The show makes a special point of emphasizing this from the beginning. “It’s a funny story, actually,” he tells his classmate Jared about the broken arm he got over the summer when he fell from a tree. “There was a solid 10 minutes after I fell where I just lay there on the ground, waiting for somebody to come get me. I was like, any second now, I kept saying that to myself, any second now here they come.” But no one ever did. Late in the show Evan reveals to his mother that he actually didn’t fall at all, he was trying to kill himself, underlining just how not-funny any of this is.
The only friendship Evan seems to have, in fact, is the fictitious relationship he imagines having with Connor. The first time he comes to the Murphy house, overwhelmed by his own parents’ questions about Connor, Evan sings the exquisite “For Forever,” in which he reimagines the day he tried to kill himself as an idyllic summer afternoon that he and Connor spend sharing all their private thoughts at an apple orchard that the Murphys used to visit. “All we see is sky for forever,” Evan “remembers.” “We let the world pass by forever…two friends on a perfect day.” And this time when Evan falls, Connor is there to help him. “He’s come to get me/ And everything’s okay.”
As the show continues Connor reappears periodically as Evan’s imaginary friend, and becomes the one person in whom Evan can truly confide. Evan even starts to dress like him. But again, he’s not real. None of this is real.
I hope future productions will continue to explore the show’s messy complexity and its absolute allergy to pat answers and cheap grace.
The positive reaction Evan receives to the hopeful reassurance of “Found” quickly grows suspect, too. Midway through the song, all around the set–which consists largely of screens showing ongoing social media feeds—people begin resharing clips of Evan singing, along with comments praising his courage, sharing their own pain and celebrating Connor like they knew him when no one did. Their numbers quickly swell into the tens of thousands. Swept up in the moment, these strangers pick up Evan’s song, until an entire choir of voices is singing it to themselves and one another. The harmonies are gorgeous, the feelings heartfelt. But it gets so big so fast, you can’t help wondering: How deep do any of these feelings go?
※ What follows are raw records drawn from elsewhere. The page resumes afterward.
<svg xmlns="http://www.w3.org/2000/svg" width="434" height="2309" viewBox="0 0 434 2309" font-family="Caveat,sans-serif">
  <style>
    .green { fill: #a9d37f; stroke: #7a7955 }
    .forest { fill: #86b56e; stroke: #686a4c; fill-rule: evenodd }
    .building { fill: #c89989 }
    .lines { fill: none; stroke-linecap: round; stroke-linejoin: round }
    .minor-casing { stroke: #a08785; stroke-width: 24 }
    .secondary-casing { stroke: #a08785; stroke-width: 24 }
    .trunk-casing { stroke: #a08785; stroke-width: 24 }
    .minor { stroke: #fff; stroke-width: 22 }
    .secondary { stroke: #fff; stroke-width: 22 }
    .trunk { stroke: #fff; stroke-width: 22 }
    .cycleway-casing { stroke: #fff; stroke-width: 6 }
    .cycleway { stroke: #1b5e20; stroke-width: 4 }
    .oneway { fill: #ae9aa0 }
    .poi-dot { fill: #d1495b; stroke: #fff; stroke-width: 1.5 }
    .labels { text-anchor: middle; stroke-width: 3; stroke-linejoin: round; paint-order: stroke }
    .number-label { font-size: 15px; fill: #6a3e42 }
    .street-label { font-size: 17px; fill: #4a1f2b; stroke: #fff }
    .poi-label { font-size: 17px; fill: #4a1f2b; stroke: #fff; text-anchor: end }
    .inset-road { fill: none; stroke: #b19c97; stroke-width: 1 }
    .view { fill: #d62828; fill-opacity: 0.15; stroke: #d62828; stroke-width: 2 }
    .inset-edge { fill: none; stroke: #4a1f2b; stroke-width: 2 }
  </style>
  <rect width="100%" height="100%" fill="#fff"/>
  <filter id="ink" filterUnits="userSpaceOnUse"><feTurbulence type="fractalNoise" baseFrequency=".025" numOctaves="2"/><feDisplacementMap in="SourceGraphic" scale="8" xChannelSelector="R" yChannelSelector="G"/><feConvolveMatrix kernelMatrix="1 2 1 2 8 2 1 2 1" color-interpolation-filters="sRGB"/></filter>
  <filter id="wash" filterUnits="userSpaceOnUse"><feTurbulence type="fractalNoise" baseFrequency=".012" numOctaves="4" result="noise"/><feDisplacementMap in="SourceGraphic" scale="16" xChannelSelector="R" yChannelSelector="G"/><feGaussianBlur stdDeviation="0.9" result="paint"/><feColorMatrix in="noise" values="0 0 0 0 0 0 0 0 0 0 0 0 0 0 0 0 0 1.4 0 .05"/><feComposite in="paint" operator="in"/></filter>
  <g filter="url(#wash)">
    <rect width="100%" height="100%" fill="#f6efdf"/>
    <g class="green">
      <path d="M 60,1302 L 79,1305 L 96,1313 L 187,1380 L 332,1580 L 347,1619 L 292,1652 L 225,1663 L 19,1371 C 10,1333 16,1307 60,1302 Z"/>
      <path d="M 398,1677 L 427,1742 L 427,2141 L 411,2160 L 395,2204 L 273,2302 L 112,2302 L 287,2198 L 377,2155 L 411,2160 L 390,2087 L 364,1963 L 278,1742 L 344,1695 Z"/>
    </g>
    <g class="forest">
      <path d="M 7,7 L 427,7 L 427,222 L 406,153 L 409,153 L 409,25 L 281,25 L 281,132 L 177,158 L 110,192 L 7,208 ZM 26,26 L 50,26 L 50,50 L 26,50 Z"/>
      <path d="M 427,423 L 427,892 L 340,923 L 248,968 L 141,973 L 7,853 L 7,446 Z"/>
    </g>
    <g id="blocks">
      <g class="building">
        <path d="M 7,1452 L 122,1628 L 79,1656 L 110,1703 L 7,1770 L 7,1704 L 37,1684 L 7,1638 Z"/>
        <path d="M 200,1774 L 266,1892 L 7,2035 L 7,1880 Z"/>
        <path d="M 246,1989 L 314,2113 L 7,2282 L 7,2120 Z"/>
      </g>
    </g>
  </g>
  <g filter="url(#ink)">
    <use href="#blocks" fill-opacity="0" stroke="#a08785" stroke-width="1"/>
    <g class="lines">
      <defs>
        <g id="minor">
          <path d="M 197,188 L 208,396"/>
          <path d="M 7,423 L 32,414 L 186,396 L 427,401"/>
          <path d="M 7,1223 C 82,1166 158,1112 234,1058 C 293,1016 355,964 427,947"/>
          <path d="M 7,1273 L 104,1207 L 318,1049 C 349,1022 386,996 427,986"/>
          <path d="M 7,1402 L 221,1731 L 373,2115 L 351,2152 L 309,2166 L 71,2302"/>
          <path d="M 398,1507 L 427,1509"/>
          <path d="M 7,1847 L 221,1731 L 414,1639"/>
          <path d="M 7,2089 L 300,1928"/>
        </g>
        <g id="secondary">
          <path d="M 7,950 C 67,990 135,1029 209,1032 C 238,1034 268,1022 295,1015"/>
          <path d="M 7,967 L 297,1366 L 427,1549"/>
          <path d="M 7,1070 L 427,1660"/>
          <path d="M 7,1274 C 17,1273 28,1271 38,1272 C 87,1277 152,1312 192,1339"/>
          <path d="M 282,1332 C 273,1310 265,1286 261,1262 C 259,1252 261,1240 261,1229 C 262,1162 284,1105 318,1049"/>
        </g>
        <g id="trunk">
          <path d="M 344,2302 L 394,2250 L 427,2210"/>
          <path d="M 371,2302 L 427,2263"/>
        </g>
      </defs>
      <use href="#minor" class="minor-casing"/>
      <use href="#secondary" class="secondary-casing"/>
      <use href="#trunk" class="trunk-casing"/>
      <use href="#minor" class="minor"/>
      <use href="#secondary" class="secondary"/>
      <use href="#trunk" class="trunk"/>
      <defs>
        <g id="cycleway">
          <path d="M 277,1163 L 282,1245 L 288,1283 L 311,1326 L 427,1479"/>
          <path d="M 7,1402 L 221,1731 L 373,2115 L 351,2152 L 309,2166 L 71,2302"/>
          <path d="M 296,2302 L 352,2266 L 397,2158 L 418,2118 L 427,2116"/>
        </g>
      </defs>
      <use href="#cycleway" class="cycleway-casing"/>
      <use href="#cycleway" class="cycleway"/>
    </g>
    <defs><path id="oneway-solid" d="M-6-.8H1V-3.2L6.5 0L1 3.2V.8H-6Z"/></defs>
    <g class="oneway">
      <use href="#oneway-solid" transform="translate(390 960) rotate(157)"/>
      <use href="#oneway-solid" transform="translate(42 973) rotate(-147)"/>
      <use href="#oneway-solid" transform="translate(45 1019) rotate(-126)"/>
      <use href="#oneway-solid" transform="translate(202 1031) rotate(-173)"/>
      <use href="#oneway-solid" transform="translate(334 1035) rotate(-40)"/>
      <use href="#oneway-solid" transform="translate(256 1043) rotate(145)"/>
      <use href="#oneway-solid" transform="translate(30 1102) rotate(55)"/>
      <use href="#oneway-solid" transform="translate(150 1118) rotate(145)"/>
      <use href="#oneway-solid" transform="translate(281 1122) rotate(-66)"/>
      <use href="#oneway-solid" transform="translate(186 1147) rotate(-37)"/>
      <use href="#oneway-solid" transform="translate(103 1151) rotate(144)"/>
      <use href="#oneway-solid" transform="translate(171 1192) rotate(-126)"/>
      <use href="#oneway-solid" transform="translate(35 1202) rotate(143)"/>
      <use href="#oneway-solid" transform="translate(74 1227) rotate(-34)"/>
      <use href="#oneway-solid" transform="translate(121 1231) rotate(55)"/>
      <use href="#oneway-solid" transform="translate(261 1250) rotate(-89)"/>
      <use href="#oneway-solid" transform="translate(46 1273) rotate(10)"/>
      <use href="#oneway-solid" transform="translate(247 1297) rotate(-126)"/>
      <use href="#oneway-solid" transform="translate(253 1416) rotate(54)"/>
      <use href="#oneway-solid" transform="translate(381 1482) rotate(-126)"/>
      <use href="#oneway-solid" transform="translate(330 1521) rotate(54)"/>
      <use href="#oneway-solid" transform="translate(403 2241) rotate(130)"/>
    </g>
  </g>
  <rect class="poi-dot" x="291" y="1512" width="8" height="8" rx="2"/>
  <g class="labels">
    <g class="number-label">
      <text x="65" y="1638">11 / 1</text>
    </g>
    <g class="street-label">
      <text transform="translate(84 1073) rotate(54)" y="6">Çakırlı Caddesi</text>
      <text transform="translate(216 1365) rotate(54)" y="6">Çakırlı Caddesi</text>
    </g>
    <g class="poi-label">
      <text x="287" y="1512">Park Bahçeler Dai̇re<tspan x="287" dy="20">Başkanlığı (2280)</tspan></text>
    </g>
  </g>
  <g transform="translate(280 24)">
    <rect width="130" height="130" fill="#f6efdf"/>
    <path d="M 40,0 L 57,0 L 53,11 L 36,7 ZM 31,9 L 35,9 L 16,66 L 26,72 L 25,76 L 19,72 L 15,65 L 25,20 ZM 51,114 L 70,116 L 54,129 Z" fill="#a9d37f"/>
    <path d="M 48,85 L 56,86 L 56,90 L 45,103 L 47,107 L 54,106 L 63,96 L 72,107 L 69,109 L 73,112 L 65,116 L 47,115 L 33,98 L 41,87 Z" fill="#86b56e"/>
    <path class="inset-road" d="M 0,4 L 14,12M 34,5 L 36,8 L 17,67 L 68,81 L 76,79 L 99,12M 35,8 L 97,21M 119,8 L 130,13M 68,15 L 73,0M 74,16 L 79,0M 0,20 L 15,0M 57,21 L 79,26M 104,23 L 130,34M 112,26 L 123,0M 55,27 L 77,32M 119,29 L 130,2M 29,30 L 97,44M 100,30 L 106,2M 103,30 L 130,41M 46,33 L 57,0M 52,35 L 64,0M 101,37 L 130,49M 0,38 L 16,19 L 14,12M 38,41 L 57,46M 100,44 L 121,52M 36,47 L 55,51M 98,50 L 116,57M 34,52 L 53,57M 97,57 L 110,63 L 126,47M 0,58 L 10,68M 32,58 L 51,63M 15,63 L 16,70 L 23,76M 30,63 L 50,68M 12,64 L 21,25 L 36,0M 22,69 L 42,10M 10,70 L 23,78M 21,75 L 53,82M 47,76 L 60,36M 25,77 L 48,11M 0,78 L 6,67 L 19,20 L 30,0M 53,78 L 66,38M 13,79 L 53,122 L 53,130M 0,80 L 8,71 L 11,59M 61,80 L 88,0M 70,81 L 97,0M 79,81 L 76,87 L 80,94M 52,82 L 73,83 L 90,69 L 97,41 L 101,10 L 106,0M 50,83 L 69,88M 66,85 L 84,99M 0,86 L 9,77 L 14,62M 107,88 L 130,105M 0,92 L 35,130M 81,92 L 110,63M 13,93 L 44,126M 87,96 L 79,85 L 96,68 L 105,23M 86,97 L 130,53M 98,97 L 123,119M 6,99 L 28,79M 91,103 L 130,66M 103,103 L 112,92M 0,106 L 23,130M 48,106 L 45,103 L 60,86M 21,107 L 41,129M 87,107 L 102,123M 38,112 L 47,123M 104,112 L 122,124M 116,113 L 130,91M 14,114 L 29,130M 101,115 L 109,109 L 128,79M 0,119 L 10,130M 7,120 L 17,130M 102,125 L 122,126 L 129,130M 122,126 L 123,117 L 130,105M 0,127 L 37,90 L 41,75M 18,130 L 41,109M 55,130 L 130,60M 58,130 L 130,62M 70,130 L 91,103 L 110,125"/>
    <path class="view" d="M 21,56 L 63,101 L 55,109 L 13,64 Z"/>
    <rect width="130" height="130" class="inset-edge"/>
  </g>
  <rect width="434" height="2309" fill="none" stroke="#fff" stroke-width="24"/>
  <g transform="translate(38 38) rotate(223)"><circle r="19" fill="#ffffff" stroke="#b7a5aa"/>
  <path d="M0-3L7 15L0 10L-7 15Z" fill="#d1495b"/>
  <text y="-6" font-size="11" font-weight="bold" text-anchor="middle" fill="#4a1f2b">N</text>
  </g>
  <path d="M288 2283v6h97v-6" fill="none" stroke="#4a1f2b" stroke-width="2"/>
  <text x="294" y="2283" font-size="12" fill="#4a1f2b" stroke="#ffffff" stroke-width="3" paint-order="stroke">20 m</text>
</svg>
In the second act, Evan and the other characters are confronted by some of that dishonesty beneath the surface, the ugliness that lurks within them alongside their pain. A lot of it is hard to watch; with the exception of Zoe, who is from start to finish a truly great human being, everyone here has deep, irresolvable flaws. We are all a mess of not just our highest aspirations but our worst choices, the show suggests. And the writing struggles with the full implications of that truth: Though Evan eventually admits to Connor’s family that he has been lying to them, the musical can’t quite bring itself to force him to reckon with the pain he has caused.
But perhaps there’s intentionality in the choice to exclude such a moment. Wouldn’t some kind of redemption arc for Evan constitute another sort of anthem, another of the “happily ever after” fantasies that we already too easily accept? No matter what the pop songs might tell us, when it comes right down to it, forgiveness often is unable to be earned. It can only be offered.
For many, the legacy of “Dear Evan Hansen” is going to be that life-affirming message of Act One. And that’s great; the show has helped many people, and as it now becomes more available for schools and community theaters to perform, it will no doubt reach and affect even more.
But what I hope future productions will continue to explore is the show’s messy complexity and its absolute allergy to pat answers and cheap grace. Growth is hard and slow. And when it finally comes, as it does for Evan in the end, it no longer needs the packaging of a swelling choir or perfect pitch.